Paul Ducheine, Professeur spécialisé dans la cybersécurité, examine la question de l’emploi des capacités non létales, insuffisamment prises en compte par la doctrine et la littérature. Or, dans l’optique d’une approche globale du ciblage, les moyens non cinétiques offrent une alternative intéressante aux moyens cinétiques. Ainsi, ils permettent d’élargir le spectre des cibles (que ce soit les adversaires que les soutiens et les neutres), d’augmenter les moyens de ciblage disponibles, de pallier les effets disruptifs des moyens cinétiques… Ducheine s’arrête sur sept exemples de ciblage non cinétique : les opérations d’information, l’engagement des dirigeants clés, la guerre juridique (« lawfare »), l’action pénale, les mesures de privation de liberté, le gel des avoirs financiers et les cyber opérations.

Chris de Cock, conseiller juridique aux forces armées belges, s’arrête sur un autre casse-tête juridique des interventions contemporaines, celles opérées en coalition. La nécessité de multiplier les partenaires pour rendre l’intervention consensuelle et légitime se heurte à la difficulté d’harmoniser le cadre juridique et le ciblage selon la législation, les objectifs politiques et les sensibilités culturelles de chaque Nation. Que ce soit le mandat, les ROE (notamment les notions de légitime défense et de protection de la propriété), l’interprétation du DIH (comme la définition de l’objectif militaire), les traités applicables (notamment les plus récents comme ceux relatifs aux mines antipersonnel ou aux bombes à sous-munitions) ou encore la question de la responsabilité, il est impératif d’assurer l’interopérabilité juridique pour assurer le succès de la mission.

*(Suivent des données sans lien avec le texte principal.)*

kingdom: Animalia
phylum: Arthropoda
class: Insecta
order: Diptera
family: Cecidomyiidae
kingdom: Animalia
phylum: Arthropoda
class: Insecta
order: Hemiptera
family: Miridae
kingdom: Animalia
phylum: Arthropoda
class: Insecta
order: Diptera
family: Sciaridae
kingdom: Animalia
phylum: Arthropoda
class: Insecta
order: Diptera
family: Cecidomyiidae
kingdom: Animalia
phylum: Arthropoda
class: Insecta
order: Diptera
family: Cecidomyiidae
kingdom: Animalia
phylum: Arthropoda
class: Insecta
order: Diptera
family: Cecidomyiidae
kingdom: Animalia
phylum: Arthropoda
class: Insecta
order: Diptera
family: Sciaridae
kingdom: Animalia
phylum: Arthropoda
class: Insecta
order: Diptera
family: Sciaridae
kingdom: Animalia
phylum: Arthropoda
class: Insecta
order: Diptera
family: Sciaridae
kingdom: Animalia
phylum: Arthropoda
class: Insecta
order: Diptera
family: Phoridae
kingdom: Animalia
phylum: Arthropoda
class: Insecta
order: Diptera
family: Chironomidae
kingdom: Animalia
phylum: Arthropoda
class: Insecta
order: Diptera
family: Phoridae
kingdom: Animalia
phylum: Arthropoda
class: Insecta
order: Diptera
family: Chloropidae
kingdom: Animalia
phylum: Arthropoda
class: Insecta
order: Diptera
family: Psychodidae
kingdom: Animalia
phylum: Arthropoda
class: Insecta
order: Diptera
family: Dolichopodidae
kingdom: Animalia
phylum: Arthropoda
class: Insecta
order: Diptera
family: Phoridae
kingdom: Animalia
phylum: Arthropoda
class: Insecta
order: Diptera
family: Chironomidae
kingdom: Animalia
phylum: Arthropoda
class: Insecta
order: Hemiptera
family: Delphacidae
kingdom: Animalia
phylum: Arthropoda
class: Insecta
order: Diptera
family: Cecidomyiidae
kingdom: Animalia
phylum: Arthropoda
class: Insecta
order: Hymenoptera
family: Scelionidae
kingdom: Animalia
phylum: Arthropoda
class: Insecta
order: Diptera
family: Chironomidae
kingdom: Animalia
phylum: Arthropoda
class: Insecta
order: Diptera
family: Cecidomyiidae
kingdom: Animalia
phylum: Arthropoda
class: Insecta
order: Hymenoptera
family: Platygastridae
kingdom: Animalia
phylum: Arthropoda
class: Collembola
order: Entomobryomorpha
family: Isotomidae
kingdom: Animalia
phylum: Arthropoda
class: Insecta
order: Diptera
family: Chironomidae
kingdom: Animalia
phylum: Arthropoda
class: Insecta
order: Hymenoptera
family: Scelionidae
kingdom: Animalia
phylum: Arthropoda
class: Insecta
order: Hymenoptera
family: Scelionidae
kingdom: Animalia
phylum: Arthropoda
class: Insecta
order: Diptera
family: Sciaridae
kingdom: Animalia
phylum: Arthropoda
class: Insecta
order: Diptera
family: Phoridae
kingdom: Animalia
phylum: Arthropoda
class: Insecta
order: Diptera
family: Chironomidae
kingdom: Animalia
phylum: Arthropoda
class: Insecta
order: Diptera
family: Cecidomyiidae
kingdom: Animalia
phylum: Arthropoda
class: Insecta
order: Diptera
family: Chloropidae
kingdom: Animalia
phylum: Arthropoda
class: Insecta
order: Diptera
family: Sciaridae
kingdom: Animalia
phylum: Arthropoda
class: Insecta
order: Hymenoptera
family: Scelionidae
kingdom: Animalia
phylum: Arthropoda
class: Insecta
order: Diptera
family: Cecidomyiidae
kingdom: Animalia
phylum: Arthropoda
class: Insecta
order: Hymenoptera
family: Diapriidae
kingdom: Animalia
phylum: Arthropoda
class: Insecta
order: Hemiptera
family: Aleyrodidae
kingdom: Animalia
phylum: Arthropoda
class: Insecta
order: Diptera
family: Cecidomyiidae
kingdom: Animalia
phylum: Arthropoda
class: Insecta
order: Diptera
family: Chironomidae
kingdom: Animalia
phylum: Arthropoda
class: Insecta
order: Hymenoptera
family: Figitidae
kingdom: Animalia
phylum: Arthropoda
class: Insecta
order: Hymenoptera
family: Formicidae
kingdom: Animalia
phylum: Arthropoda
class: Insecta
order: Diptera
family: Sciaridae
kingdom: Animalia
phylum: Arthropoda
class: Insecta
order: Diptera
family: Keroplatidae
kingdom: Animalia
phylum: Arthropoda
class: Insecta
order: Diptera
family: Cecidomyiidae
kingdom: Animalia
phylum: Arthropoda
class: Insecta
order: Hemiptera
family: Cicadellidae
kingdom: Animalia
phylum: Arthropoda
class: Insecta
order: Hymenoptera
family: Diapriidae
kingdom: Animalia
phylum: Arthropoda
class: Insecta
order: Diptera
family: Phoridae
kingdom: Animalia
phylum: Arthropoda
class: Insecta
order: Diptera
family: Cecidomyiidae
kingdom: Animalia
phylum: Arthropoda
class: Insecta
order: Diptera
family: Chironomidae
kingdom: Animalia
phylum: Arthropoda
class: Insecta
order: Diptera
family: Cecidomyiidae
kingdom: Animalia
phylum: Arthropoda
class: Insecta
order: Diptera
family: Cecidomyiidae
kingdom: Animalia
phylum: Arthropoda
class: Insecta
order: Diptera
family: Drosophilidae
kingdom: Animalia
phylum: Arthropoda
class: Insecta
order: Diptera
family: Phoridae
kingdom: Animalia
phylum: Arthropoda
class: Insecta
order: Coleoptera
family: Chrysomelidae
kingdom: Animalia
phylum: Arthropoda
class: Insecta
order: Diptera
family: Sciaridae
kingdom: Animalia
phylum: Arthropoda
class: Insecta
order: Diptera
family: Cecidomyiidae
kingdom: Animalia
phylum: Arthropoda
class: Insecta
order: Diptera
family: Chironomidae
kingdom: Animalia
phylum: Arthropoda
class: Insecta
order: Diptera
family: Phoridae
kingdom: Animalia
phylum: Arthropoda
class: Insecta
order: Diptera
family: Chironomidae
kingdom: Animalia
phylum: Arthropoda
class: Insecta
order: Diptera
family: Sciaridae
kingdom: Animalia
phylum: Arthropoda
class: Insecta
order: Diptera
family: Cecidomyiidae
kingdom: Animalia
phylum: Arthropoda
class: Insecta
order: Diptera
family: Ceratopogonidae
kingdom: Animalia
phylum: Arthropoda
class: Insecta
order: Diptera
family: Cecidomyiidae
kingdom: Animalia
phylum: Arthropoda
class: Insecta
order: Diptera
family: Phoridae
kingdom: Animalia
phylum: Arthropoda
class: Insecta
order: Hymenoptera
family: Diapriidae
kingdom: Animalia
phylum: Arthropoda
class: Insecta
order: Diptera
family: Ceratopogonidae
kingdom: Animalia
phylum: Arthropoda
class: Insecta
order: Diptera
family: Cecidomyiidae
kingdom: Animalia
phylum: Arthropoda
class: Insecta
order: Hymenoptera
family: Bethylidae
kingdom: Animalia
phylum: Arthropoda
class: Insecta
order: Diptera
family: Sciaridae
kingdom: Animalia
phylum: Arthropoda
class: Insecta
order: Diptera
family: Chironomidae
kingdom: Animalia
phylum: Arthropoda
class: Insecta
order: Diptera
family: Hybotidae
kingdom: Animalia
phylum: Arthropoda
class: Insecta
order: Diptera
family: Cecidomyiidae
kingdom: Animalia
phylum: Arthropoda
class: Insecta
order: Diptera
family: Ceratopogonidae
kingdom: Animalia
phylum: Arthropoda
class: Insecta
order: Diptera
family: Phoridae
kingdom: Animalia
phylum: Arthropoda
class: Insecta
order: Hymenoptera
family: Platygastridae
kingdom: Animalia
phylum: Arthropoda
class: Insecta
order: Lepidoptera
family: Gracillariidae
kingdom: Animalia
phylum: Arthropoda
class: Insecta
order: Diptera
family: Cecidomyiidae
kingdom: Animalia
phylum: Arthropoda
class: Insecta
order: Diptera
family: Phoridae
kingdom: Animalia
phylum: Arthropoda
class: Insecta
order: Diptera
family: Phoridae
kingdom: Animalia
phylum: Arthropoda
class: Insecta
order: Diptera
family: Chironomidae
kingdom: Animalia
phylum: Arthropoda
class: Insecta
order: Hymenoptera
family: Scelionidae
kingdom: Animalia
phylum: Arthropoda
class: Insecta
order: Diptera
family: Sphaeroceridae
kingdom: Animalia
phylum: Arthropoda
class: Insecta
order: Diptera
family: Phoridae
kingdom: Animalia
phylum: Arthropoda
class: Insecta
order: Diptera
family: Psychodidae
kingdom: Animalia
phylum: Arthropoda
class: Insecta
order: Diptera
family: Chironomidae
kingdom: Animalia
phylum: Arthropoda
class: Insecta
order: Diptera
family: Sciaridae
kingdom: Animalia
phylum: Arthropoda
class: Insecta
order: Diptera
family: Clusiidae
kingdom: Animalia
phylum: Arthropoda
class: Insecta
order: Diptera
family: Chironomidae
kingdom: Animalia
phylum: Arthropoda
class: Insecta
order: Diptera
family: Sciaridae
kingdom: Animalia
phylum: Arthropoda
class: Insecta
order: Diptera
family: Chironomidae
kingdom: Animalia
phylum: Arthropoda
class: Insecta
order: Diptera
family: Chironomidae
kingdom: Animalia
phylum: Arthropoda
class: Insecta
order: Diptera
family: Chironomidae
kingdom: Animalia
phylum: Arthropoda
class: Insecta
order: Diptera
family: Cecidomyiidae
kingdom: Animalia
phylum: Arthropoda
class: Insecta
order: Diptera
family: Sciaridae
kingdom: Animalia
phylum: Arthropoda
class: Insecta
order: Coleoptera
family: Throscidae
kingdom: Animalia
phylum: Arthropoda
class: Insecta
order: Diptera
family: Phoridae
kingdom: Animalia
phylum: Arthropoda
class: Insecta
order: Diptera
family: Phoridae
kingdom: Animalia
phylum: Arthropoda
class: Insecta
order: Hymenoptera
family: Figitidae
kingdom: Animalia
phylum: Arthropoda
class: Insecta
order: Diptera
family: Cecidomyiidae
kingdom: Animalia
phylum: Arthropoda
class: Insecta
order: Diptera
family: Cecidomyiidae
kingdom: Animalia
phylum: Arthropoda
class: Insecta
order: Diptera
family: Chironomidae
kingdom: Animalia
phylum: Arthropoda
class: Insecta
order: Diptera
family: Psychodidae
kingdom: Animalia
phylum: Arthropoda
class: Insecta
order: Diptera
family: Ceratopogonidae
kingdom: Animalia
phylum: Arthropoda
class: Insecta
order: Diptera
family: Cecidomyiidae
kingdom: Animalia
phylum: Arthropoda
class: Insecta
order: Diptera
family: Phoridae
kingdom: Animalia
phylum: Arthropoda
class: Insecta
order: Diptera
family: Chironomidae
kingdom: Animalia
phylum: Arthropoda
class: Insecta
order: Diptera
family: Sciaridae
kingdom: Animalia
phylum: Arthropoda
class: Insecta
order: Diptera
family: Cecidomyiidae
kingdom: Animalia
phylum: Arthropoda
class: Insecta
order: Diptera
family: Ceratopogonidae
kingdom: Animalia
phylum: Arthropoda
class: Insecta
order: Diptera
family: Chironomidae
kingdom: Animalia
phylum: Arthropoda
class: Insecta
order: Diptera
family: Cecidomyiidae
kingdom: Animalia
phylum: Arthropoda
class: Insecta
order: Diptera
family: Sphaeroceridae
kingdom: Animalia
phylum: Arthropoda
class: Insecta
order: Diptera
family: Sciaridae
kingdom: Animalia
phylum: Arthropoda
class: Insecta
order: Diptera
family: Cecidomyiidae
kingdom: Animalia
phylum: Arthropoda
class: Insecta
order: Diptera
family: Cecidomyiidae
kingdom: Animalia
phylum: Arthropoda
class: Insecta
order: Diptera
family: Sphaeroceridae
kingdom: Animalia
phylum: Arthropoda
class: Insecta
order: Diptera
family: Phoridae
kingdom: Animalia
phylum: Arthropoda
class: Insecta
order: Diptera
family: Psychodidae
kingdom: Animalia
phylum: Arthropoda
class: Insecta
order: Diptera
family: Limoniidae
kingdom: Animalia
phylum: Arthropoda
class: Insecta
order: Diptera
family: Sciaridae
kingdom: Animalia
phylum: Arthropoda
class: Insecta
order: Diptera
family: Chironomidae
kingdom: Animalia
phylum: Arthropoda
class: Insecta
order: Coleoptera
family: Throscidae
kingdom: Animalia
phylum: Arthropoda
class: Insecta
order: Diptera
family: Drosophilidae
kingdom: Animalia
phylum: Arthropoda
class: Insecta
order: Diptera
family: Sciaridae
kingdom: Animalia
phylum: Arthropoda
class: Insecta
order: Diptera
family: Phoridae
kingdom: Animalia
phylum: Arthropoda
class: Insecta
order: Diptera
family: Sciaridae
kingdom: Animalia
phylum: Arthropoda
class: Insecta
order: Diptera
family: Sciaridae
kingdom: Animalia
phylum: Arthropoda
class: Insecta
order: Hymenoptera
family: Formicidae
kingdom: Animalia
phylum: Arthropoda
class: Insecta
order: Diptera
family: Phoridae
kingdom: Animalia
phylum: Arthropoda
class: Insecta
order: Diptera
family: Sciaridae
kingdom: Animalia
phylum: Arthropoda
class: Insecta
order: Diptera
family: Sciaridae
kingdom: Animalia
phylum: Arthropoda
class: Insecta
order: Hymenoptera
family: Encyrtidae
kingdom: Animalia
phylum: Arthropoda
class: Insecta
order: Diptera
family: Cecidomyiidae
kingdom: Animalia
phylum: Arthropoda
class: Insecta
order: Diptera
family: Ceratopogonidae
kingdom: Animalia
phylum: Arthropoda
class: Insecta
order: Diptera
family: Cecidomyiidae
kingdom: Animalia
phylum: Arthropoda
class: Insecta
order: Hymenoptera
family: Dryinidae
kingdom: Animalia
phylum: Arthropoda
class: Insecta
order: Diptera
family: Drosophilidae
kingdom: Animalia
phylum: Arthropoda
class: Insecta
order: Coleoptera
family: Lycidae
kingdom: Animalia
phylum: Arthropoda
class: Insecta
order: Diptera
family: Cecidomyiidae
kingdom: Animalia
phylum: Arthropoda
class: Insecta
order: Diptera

Enfin, Brian Pryce, spécialiste du terrorisme, évalue l’efficacité des frappes de décapitation contre les groupes terroristes. L’auteur utilise une base de données comptant 207 groupes terroristes venant de 65 pays et 299 constats de changement de dirigeants (204 opérations d’élimination ou de capture plus 95 où le leader a soit été renversé, soit est mort de cause naturelle ou d’un accident, soit a mis fin à son activité terroriste en rentrant dans le jeu politique) entre 1970 et 2008. À rebours d’un certain nombre d’études sur la question, l’auteur démontre que les groupes terroristes sont vulnérables aux frappes de décapitation. En effet, ils connaissent un taux de mortalité plus élevé que ceux n’ayant pas été traités par ce biais. L’efficacité de cette tactique décroit avec le temps. Les organisations terroristes religieuses fondées sur des valeurs sont moins résilientes et plus vulnérables que les organisations non religieuses. En effet, les premières ne survivent pas à la disparition de leur leader charismatique jouant un rôle déterminant dans la définition des objectifs et de la stratégie de l’organisation.

En définitive, l’ouvrage fait le tour des enjeux qui animent la question du ciblage. On regrette un léger manque de perspective critique (sur l’abaissement du seuil du recours à la force en partie lié à la « précision », sur les risques de l’autonomisation…). Il manque peut-être aussi une étude comparative. Seul le ciblage américain (et, en partie, Européen) est évoqué, ce qui peut laisser penser que les évolutions décrites sont consensuelles.